* **Goal of the exercise**: Copy the data word for word, from its first line up to and including the line with "Wes Hoolahan | Club: bold -> normal", and leave the pictures out of your copy.

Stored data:
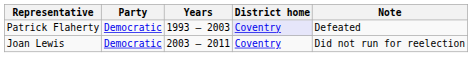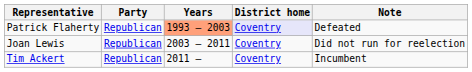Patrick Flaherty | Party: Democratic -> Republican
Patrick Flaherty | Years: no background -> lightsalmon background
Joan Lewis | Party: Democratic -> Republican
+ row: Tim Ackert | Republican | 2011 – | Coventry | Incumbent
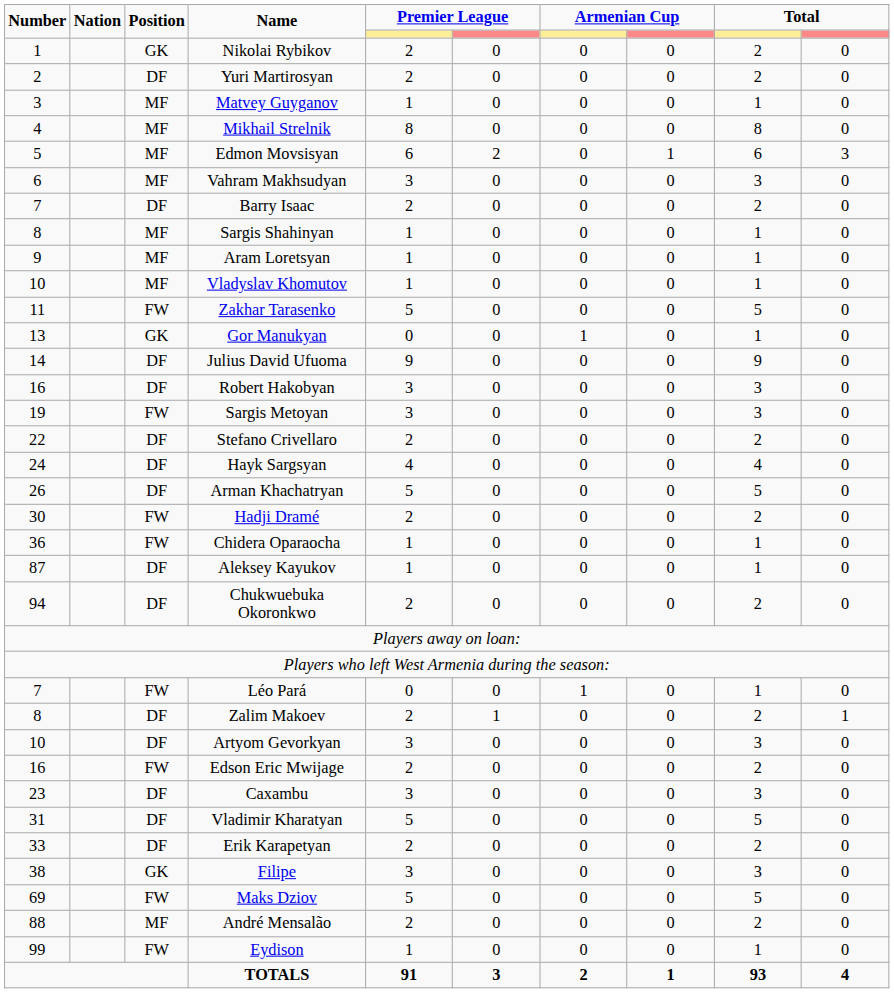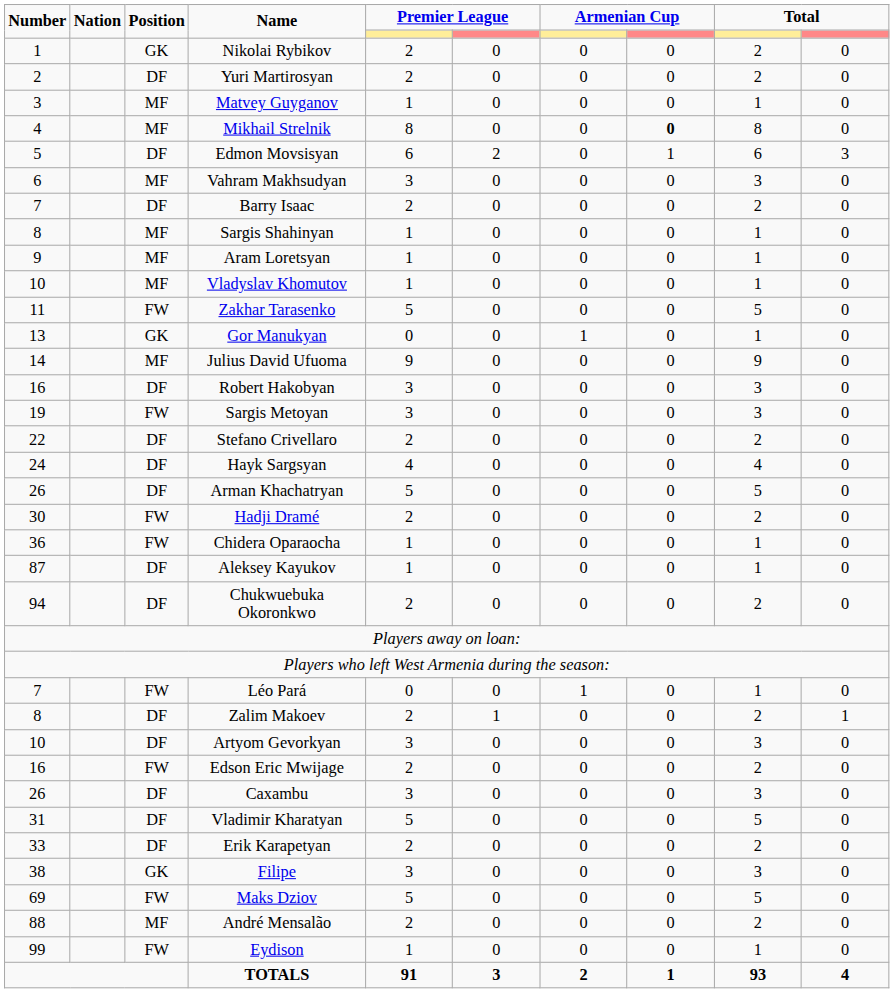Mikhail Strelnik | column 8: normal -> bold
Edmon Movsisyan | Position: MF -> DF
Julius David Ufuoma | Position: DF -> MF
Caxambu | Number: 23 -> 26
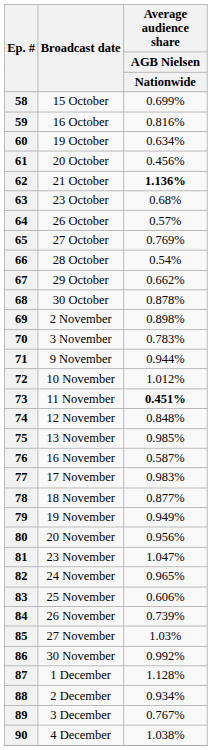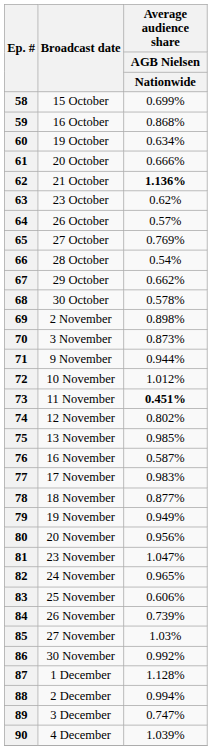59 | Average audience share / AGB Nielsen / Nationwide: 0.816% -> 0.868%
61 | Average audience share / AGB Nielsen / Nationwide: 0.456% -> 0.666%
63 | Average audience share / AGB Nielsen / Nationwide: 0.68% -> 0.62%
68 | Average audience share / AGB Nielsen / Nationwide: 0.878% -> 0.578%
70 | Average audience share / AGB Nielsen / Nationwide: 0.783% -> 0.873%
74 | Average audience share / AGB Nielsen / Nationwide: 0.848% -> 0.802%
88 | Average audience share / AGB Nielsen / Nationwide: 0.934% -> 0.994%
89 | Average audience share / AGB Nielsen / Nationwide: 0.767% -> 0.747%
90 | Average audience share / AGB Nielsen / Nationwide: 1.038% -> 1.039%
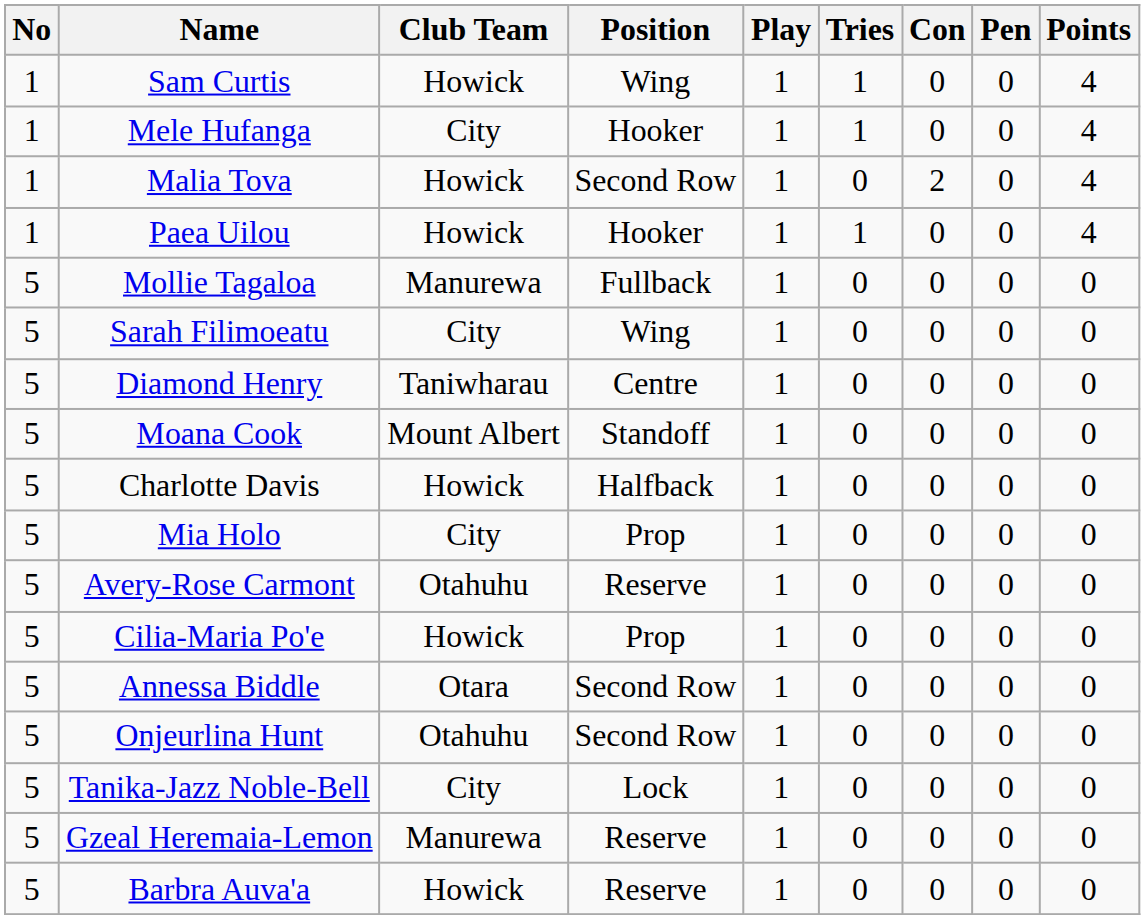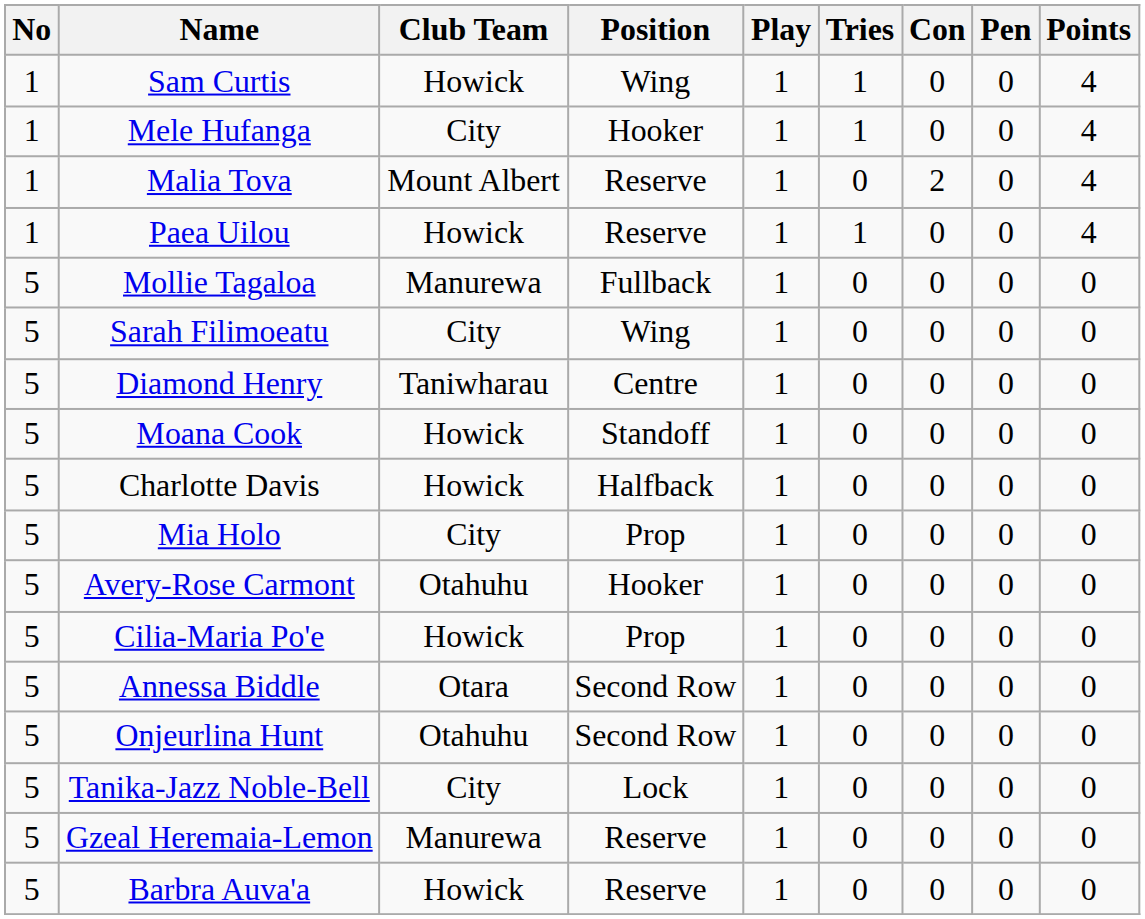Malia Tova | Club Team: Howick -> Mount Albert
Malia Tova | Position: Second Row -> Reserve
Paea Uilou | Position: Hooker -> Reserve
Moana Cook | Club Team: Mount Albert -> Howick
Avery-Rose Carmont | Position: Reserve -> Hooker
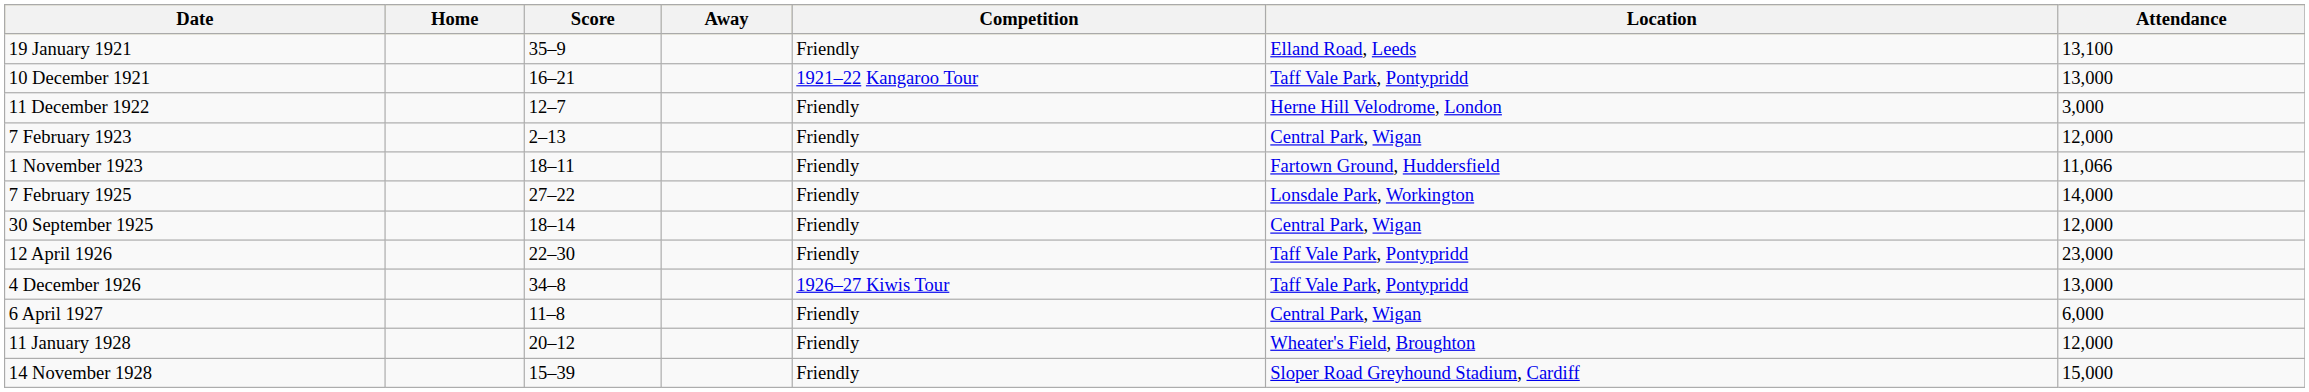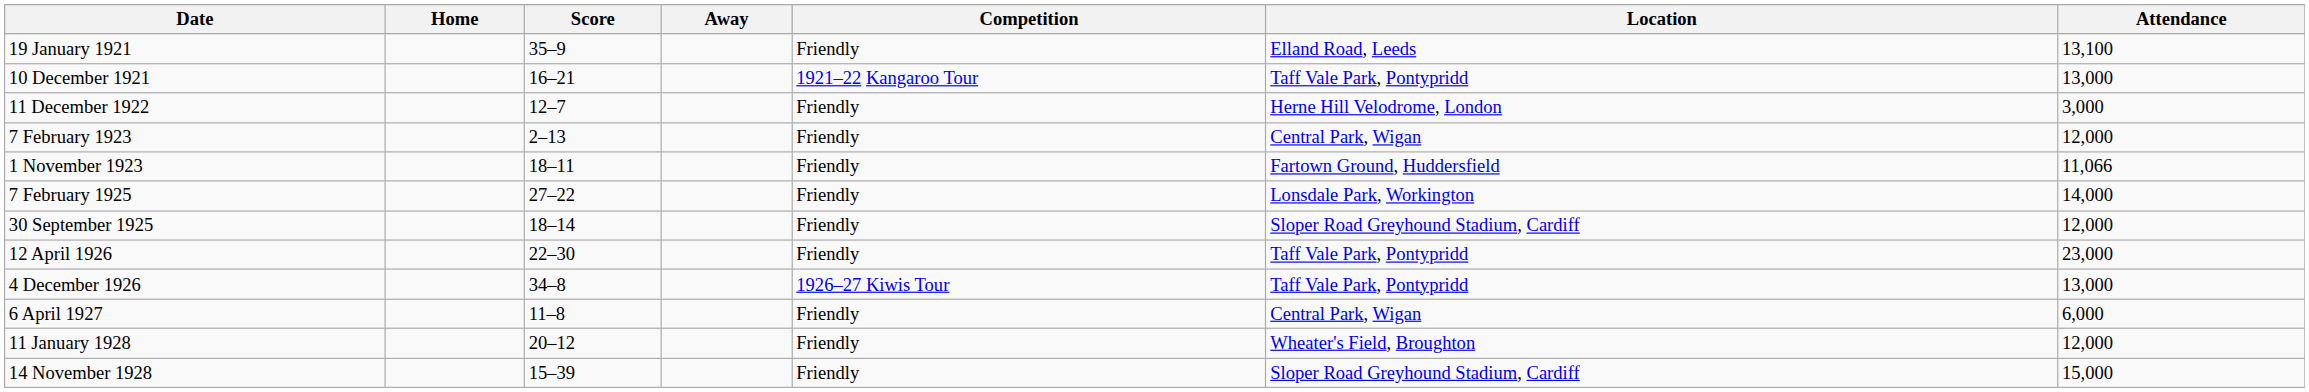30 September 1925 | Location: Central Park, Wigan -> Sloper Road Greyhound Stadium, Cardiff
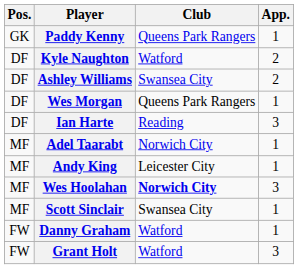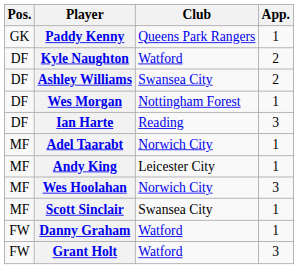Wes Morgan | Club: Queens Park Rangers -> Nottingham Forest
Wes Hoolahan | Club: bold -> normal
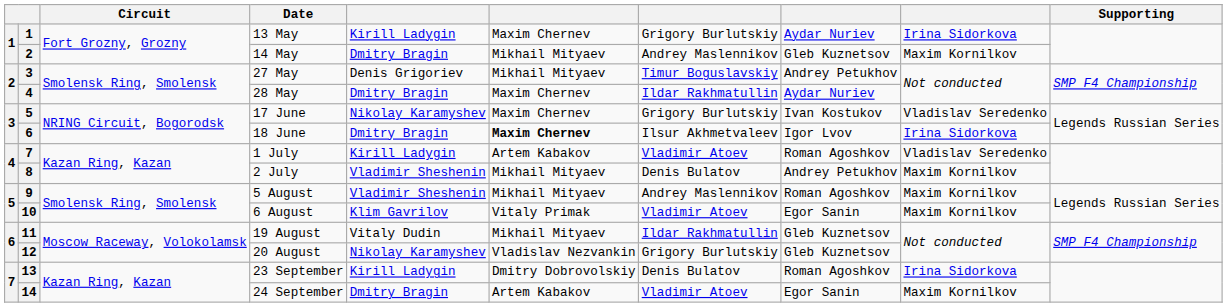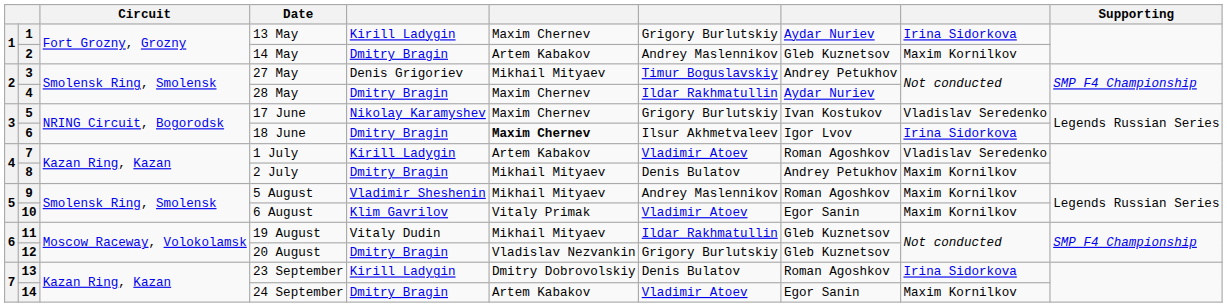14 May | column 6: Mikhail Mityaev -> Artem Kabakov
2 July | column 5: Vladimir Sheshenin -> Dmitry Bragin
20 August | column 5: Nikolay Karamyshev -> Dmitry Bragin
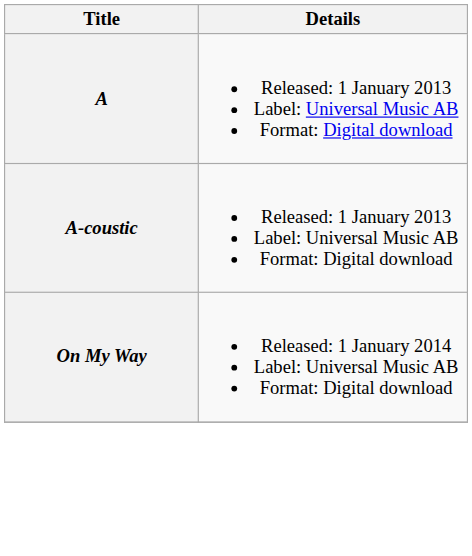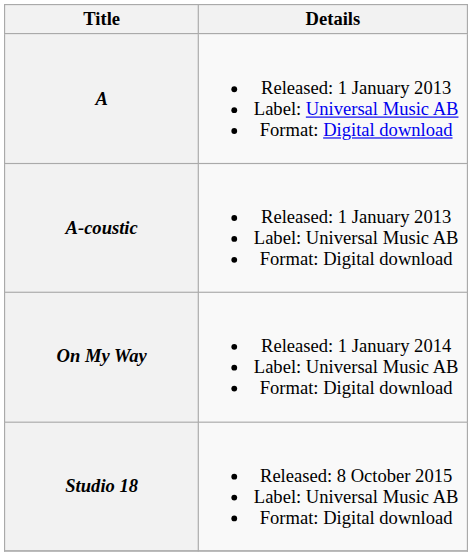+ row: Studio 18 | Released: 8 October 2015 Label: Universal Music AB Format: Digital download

* **Finished task**:
Patrick Flaherty | Party: Democratic -> Republican
Patrick Flaherty | Years: no background -> lightsalmon background
Joan Lewis | Party: Democratic -> Republican
+ row: Tim Ackert | Republican | 2011 – | Coventry | Incumbent
Mikhail Strelnik | column 8: normal -> bold
Edmon Movsisyan | Position: MF -> DF
Julius David Ufuoma | Position: DF -> MF
Caxambu | Number: 23 -> 26
59 | Average audience share / AGB Nielsen / Nationwide: 0.816% -> 0.868%
61 | Average audience share / AGB Nielsen / Nationwide: 0.456% -> 0.666%
63 | Average audience share / AGB Nielsen / Nationwide: 0.68% -> 0.62%
68 | Average audience share / AGB Nielsen / Nationwide: 0.878% -> 0.578%
70 | Average audience share / AGB Nielsen / Nationwide: 0.783% -> 0.873%
74 | Average audience share / AGB Nielsen / Nationwide: 0.848% -> 0.802%
88 | Average audience share / AGB Nielsen / Nationwide: 0.934% -> 0.994%
89 | Average audience share / AGB Nielsen / Nationwide: 0.767% -> 0.747%
90 | Average audience share / AGB Nielsen / Nationwide: 1.038% -> 1.039%
Malia Tova | Club Team: Howick -> Mount Albert
Malia Tova | Position: Second Row -> Reserve
Paea Uilou | Position: Hooker -> Reserve
Moana Cook | Club Team: Mount Albert -> Howick
Avery-Rose Carmont | Position: Reserve -> Hooker
30 September 1925 | Location: Central Park, Wigan -> Sloper Road Greyhound Stadium, Cardiff
Wes Morgan | Club: Queens Park Rangers -> Nottingham Forest
Wes Hoolahan | Club: bold -> normal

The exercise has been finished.